Quand nous ne pouvons ni fuir la menace, ni la combattre physiquement, notre système nerveux débranche la prise. C’est l’hypotonie, le ralentissement cardiaque et l’émoussement affectif. C’est ce que vivent beaucoup de nos patients : un corps présent, mais un esprit qui semble être ailleurs, protégé derrière une vitre épaisse.

3. La Désensibilisation comme Armure
Le psychiatre Robert Jay Lifton, qui a beaucoup travaillé sur les survivants de catastrophes, parlait de désensibilisation psychique. Il expliquait que pour survivre dans un environnement où la mort et l’horreur sont omniprésentes, l’individu doit cesser de ressentir pour ne pas être anéanti.
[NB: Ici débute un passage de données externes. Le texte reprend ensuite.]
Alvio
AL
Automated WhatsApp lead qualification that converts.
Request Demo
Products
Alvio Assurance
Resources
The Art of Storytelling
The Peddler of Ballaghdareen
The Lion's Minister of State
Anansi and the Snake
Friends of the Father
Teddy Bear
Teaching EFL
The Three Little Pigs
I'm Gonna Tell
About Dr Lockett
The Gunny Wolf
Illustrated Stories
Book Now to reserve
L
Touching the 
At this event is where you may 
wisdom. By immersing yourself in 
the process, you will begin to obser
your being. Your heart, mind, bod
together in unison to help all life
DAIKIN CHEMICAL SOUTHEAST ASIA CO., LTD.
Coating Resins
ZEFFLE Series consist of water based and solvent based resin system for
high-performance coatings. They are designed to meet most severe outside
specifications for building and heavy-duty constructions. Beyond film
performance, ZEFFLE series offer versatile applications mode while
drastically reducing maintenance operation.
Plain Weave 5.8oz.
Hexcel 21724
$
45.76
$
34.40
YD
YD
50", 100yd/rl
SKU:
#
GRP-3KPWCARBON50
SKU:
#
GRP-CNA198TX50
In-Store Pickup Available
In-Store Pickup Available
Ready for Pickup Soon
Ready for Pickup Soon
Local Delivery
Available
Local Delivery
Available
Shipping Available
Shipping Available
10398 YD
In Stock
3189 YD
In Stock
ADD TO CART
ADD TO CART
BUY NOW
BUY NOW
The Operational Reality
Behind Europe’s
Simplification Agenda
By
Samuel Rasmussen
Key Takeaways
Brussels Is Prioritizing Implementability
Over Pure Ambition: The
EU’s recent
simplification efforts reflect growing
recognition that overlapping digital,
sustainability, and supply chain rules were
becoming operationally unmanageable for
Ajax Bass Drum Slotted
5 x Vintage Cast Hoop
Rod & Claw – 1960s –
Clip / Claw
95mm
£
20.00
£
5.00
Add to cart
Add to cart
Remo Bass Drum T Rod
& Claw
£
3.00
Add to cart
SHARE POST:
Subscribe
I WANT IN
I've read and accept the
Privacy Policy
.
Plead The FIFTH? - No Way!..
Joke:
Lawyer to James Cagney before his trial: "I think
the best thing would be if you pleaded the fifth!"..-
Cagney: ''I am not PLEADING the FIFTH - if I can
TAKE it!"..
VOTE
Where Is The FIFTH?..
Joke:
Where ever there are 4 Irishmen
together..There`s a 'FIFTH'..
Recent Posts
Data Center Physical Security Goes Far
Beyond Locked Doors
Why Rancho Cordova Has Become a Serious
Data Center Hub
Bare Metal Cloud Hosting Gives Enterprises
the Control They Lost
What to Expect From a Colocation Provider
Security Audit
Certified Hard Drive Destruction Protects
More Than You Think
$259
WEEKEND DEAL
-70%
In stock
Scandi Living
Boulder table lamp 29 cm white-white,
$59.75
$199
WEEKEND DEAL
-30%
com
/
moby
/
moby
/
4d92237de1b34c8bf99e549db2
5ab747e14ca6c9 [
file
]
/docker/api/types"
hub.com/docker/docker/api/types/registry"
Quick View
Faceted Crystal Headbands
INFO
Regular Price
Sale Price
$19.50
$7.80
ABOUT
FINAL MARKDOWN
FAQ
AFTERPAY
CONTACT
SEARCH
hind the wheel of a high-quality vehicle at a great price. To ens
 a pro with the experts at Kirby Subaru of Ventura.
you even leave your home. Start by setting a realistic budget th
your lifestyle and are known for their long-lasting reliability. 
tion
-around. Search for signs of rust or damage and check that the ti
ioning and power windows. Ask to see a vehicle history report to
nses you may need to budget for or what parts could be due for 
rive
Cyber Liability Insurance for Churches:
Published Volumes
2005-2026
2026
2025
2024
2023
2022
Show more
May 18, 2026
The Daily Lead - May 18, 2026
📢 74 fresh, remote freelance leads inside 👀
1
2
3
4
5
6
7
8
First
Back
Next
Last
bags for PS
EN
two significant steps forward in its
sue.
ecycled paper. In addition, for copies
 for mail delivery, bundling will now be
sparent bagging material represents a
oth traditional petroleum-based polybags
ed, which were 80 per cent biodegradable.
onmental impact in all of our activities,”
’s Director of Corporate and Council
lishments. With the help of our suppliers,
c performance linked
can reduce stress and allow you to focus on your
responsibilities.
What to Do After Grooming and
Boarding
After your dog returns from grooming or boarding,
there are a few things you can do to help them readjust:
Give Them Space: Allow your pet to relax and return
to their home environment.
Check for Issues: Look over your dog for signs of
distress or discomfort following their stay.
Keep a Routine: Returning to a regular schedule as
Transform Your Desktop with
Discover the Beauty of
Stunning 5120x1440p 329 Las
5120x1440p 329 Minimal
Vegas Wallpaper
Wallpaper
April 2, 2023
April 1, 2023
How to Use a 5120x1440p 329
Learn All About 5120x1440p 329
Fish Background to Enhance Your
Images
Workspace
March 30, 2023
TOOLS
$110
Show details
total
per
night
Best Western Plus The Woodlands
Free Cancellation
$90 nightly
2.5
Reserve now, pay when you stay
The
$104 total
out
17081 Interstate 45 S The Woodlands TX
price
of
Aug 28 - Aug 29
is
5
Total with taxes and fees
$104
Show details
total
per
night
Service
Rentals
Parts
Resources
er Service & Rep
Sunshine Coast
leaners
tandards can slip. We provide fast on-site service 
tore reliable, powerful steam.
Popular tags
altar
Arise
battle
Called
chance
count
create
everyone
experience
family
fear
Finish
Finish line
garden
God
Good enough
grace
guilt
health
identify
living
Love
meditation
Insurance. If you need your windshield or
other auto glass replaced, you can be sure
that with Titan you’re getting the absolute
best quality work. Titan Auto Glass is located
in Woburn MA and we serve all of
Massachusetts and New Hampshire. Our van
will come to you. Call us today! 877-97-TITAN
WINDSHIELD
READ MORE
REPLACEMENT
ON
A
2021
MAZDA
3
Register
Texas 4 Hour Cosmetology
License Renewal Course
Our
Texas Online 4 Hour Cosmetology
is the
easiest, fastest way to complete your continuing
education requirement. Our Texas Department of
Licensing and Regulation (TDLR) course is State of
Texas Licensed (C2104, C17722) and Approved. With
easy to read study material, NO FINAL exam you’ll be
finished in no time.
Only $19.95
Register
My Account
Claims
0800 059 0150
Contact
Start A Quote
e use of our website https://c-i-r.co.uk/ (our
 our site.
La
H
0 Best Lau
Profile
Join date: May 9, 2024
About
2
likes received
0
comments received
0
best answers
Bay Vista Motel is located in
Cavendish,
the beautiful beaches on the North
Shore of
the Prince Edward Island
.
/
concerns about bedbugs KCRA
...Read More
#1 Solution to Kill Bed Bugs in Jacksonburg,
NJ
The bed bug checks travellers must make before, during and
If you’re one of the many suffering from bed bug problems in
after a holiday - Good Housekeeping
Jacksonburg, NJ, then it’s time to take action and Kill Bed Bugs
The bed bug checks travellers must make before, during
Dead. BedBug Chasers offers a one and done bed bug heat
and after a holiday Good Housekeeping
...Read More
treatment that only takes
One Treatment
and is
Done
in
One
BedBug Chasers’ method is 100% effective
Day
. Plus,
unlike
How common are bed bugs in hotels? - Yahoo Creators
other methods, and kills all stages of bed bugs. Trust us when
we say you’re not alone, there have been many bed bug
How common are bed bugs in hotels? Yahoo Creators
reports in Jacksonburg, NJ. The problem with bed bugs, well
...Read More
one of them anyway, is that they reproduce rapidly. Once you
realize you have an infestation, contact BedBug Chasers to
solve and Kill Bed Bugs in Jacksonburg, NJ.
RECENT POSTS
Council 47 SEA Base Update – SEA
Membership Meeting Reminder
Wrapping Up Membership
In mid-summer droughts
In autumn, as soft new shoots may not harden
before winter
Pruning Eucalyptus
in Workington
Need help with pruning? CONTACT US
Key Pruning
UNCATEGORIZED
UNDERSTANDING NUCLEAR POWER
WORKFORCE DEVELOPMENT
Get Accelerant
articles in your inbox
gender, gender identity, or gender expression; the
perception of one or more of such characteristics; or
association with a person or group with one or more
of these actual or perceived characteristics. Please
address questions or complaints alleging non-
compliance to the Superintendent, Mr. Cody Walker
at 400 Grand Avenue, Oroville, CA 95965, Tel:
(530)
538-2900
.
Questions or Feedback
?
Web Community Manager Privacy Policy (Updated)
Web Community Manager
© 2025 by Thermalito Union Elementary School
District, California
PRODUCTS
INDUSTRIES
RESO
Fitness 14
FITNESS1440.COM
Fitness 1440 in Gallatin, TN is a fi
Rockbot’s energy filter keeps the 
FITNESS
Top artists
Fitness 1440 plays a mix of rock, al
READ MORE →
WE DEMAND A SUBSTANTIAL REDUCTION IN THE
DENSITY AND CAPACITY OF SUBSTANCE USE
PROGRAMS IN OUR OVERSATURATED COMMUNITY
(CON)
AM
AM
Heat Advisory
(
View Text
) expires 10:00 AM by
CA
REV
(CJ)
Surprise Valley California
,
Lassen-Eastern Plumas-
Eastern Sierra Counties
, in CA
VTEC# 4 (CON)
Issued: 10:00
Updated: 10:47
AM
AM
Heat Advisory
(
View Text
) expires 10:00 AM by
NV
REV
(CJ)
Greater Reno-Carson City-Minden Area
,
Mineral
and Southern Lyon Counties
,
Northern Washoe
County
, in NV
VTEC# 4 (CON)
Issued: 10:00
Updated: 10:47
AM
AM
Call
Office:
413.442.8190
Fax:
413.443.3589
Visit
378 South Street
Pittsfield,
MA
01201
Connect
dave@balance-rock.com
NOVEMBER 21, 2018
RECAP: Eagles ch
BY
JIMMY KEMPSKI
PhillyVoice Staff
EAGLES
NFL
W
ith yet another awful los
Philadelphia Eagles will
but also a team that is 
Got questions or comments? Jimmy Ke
« La désensibilisation est une forme d’anesthésie nécessaire pour maintenir l’intégrité de la structure psychique sous une pression extrême. » — Robert Jay Lifton

4. Le risque du Destin (Clin d’œil à Jung)
« Ce que nous ne ramenons pas à la conscience finit par nous revenir sous forme de destin ».
Si nous n’arrivons pas à conscientiser les événements difficiles et à y mettre des émotions, ils seront refoulés dans notre inconscient , mais ce refoulement n’est que temporaire il finira par s’exprimer d’une manière ou d’une autre et sans cesse jusqu’à que nous puissions enfin comprendre et y poser des mots, cependant en temps de guerre cette anesthésie est utile dans l’immédiat, elle ne doit juste pas devenir un état permanent.

L’enjeu dans des pays en guerre ou en « post-guerre » comme en Israël, est de permettre une réassociation douce. Il ne s’agit pas de forcer le ressenti, mais de recréer une enveloppe de sécurité (ce que Winnicott appelait le holding) pour que les émotions puissent, le moment venu, retrouver leur place sans nous submerger.

Si vous vous sentez coupé, ne vous jugez pas. Votre psychisme est simplement en train de déployer son armure la plus sophistiquée. Le retour à la vie sensible se fait par de petits pas : la parole, le lien social et la reconnaissance de ce mécanisme.